Perhaps due to this experience, he was cautioning his tenth grade son Nisamshu, who was carrying three volumes of Lord of the Rings, not quite like Indian detective novels but for his father, still the same. “You should spend more time with course books,” he tells his son.
“I think we’re going to have an opposite story now,” the teenager says. “Dad flunked in English because he read one too many Indian detective novels. I might flunk in Nepali, because of the English novels I read.”
Pokharel just smiles.

If you ask Pokharel to say one most interesting part of his teen years, his answer would be “dowdy clothes.”
“I grew up in a strict family. So, I had to wait for my family’s consent to wear the clothes that I wanted to wear,” says Pokharel who claims he wore fashionable clothes but just too late, when it was outdated.
“Usually, by the time I would have convinced my family to opt for the kind of fashion I was vouching for, it would be so outdated. But I would still be fascinated by them and so would still wear them.”
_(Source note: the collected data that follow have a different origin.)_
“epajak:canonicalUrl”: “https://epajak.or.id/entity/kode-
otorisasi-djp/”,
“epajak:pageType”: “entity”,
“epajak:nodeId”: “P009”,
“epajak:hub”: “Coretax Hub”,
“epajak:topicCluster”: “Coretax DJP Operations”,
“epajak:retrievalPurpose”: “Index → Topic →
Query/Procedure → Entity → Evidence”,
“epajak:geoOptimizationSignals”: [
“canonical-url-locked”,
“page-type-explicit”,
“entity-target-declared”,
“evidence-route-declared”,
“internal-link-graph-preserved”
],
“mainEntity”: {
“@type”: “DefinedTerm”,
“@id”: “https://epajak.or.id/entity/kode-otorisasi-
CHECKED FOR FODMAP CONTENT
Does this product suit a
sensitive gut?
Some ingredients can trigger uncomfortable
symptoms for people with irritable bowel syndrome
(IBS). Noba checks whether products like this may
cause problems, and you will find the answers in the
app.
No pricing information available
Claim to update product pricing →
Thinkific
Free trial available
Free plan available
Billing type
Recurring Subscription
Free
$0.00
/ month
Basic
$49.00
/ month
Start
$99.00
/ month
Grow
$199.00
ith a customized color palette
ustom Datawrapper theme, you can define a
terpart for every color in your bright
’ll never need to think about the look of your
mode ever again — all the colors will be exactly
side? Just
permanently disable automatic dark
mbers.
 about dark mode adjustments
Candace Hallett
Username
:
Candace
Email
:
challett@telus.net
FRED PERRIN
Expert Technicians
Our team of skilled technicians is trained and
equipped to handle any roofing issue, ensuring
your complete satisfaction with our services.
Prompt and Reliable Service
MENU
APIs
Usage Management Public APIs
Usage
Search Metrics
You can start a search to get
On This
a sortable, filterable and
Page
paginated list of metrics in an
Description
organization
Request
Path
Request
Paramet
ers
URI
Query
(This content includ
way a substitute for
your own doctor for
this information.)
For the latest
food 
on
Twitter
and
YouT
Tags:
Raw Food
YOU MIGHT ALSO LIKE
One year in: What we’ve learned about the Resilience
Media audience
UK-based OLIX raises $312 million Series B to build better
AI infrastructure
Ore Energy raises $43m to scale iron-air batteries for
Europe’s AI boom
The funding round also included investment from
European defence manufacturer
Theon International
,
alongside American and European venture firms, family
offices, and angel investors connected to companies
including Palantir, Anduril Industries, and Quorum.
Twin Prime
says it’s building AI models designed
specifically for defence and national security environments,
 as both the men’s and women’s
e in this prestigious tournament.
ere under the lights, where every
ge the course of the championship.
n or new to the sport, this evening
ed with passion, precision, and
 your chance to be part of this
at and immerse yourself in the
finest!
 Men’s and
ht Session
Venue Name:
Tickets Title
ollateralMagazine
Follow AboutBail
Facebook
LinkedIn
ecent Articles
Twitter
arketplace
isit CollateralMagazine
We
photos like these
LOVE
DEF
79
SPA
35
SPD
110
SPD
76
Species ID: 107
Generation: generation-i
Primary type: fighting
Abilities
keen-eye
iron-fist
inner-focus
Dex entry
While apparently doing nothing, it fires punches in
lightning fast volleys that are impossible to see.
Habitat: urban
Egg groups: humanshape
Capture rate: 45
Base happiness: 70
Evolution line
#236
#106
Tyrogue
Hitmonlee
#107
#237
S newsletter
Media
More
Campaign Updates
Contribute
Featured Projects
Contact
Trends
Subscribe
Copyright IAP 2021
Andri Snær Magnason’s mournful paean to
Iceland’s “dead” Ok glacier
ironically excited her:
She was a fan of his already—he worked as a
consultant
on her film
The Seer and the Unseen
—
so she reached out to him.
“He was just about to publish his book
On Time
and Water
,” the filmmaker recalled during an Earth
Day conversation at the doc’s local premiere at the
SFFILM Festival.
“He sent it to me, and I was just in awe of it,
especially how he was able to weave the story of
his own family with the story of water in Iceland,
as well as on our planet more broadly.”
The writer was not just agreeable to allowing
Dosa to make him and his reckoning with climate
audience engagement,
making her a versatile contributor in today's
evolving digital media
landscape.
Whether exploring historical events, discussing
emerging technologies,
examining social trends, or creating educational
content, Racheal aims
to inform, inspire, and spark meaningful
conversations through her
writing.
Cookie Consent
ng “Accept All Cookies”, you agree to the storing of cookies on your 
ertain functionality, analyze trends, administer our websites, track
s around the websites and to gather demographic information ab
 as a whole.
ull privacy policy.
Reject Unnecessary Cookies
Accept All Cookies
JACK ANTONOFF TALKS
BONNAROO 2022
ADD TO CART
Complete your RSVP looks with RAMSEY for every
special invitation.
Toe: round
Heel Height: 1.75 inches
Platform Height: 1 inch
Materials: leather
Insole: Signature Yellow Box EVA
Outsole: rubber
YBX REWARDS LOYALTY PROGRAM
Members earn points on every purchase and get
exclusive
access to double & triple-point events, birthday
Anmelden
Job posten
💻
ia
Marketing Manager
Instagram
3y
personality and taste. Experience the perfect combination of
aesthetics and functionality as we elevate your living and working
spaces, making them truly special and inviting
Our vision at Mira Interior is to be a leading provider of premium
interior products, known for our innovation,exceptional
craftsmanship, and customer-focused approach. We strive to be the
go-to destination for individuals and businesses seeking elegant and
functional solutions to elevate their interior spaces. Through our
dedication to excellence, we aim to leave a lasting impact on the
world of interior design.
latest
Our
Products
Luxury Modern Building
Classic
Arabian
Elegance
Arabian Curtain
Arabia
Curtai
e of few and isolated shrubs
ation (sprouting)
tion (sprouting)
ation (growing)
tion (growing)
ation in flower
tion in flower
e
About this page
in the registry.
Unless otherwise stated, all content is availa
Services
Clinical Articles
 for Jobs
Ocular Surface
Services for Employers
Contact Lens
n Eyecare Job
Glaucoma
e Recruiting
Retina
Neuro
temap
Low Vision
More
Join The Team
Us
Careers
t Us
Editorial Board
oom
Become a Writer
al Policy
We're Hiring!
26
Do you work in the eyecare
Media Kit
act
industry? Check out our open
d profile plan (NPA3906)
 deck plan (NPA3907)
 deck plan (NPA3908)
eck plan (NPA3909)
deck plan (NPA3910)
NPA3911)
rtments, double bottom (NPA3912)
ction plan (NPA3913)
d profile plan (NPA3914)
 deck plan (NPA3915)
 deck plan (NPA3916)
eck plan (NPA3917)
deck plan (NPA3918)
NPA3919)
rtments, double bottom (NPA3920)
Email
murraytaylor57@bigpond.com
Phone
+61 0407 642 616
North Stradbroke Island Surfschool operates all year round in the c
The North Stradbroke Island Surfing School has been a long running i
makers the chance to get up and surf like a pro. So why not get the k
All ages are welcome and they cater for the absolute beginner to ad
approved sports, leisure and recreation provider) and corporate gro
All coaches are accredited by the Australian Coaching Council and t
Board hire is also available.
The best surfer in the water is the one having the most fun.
Pokharel lost his mother when he was still a toddler. Since he didn’t have any sisters, he felt very difficult communicating with girls, especially during his teens. “I was so shy; I was always running away from them. I had a great difficulty approaching them,” he says.
He did not say if his son has the same problems like he had with his family’s restriction to wear the latest clothes and his shyness with girls. Neither did his son.